**TO-DO ITEM:** Echo the passage on vanishing gradients in deep networks from "To overcome this" up to and including "the next level.".

**DOCUMENT SEGMENT:**
With the advent of the back-propagation algorithm in the 1970s, many researchers tried to train supervised deep artificial neural networks from scratch, initially with little success. Sepp Hochreiter's diploma thesis of 1991 formally identified the reason for this failure in the "vanishing gradient problem," which not only affects many-layered feedforward networks, but also recurrent neural networks. The latter are trained by unfolding them into very deep feedforward networks, where a new layer is created for each time step of an input sequence processed by the network. As errors propagate from layer to layer, they shrink exponentially with the number of layers.
To overcome this problem, several methods were proposed. One is Jürgen Schmidhuber's multi-level hierarchy of networks (1992) pre-trained one level at a time through unsupervised learning, fine-tuned through backpropagation. Here each level learns a compressed representation of the observations that is fed to the next level.

**AVAILABLE DATA:**
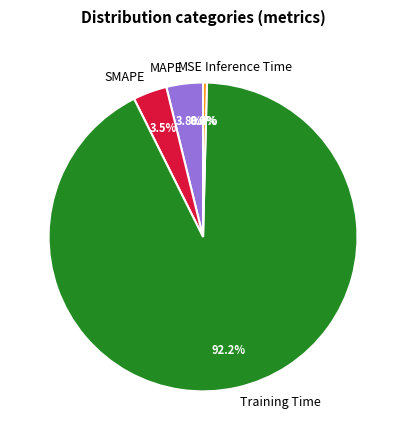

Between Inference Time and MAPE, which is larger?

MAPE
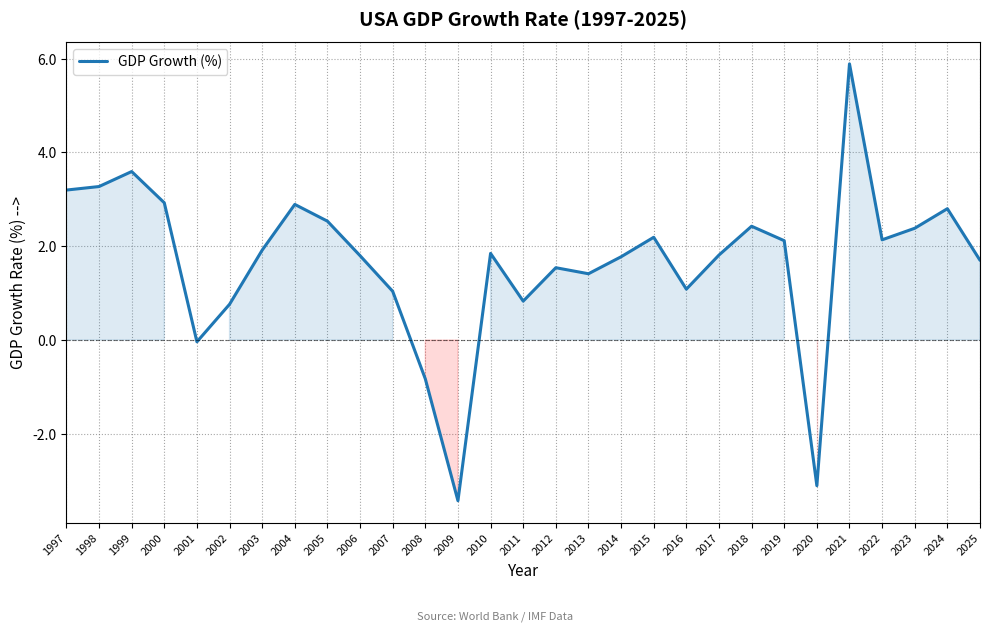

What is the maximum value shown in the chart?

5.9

**ANSWER BOX:**
To overcome this problem, several methods were proposed. One is Jürgen Schmidhuber's multi-level hierarchy of networks (1992) pre-trained one level at a time through unsupervised learning, fine-tuned through backpropagation. Here each level learns a compressed representation of the observations that is fed to the next level.